Arrêt sur cette phrase : « Le phénomène le plus important, et qui était assez difficile à prévoir, c’est l’extension extraordinaire de l’emprise de la télévision sur l’ensemble des activités de production culturelle, y compris les activités de production scientifique ou artistique ».
Je me demande vaguement s’il existe une corrélation entre cette affirmation et le fait que le dernier film de Lynch n’est pas été programmé lors de sa sortie nationale dans la ville où je réside.
Une douce torpeur m’envahit, uniquement troublée par l’intrusion d’un Sapiens-sapiens fréquenté naguère sous le préau du collège.
- ...bien...chau...ur...minutes... ?
Comment ?
- Je te demande si tout va bien, tu fixes le bout de ta chaussure depuis une bonne vingtaine de minutes et puis aussi tu as un drôle d’air si bien que je te demande si tout va bien ?
Fous-moi la paix connard, tu apprendras que l’on n’agresse pas impunément un libre penseur de droite, qui plus est lorsque l’Audimat est l’acmé de ses réflexions, et saches, pour ta gouverne, que dans l’extrémité de cette chaussure réside le salut de ton espèce, j’ai nommé : l’espèce télévisuelle.
- Je n’comprends pas. Mais viens avec nous, je suis avec quelqu’un que...
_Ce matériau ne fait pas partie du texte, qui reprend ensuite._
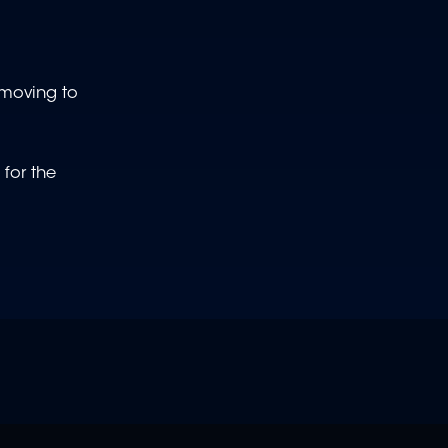
 moving to
for the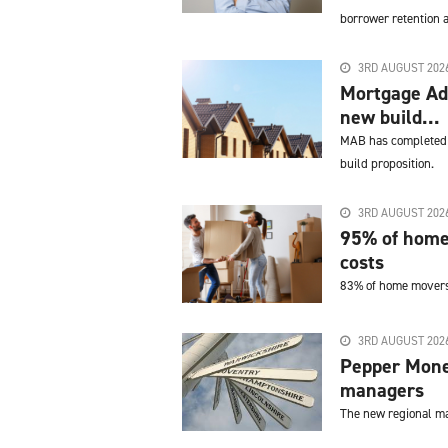
borrower retention a
3RD AUGUST 202
Mortgage Adv
new build...
MAB has completed a
build proposition.
3RD AUGUST 202
95% of home
costs
83% of home movers c
3RD AUGUST 202
Pepper Mone
managers
The new regional ma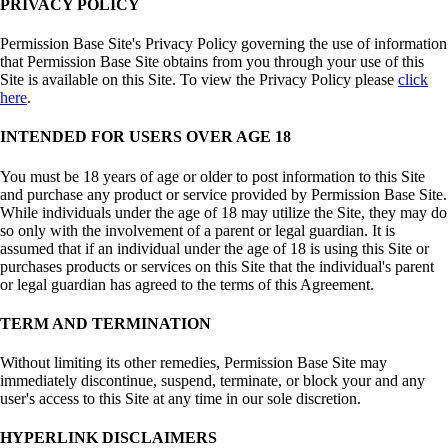
PRIVACY POLICY
Permission Base Site's Privacy Policy governing the use of information
that Permission Base Site obtains from you through your use of this
Site is available on this Site. To view the Privacy Policy please
click
here
.
INTENDED FOR USERS OVER AGE 18
You must be 18 years of age or older to post information to this Site
and purchase any product or service provided by Permission Base Site.
While individuals under the age of 18 may utilize the Site, they may do
so only with the involvement of a parent or legal guardian. It is
assumed that if an individual under the age of 18 is using this Site or
purchases products or services on this Site that the individual's parent
or legal guardian has agreed to the terms of this Agreement.
TERM AND TERMINATION
Without limiting its other remedies, Permission Base Site may
immediately discontinue, suspend, terminate, or block your and any
user's access to this Site at any time in our sole discretion.
HYPERLINK DISCLAIMERS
Je n’écoutais plus, ou presque.
Oui c’est cela où sont tes comparses ? Sont-ils toujours occupés à entendre (et le terme est inapproprié) la plainte du monde émanant de la lucarne SONY (inventer le futur qui va avec, fais excuse lecteur si tu es encore présent, je confonds les slogans). Ecrivent-ils des pamphlets cinglants dans des bulletins d’informations municipaux ?
Toi qui t’amuses de la fausse naïveté de tes enfants :
- Papa , est-ce qu’ il y a des gens derrière le poste ?
Mais non mon chéri, ce sont des images, comme dans les livres.